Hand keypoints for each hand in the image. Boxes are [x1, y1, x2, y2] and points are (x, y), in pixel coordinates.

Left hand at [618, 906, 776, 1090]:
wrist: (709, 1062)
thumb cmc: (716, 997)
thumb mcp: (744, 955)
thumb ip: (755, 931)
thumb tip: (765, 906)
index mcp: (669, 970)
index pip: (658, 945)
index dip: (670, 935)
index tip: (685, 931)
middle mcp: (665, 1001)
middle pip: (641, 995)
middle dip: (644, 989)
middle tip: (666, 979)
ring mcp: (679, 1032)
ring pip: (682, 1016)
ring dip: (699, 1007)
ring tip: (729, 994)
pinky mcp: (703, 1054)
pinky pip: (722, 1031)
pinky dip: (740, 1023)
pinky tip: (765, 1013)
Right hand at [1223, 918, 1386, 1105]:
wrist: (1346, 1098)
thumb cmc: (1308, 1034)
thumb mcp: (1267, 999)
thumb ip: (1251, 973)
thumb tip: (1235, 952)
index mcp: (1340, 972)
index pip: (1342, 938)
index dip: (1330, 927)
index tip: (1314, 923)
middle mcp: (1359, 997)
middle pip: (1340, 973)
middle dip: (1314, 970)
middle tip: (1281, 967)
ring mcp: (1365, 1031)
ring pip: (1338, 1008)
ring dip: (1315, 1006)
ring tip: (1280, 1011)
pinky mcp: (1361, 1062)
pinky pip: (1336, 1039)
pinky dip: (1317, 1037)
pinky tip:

════════════════════

WHAT IS EXPECTED
Whenever "ring" occurs in a line above, copy that line.

FINAL ANSWER
ring mcp: (679, 1032)
ring pip: (682, 1016)
ring dip: (699, 1007)
ring tip: (729, 994)
ring mcp: (1365, 1031)
ring pip: (1338, 1008)
ring dip: (1315, 1006)
ring tip: (1280, 1011)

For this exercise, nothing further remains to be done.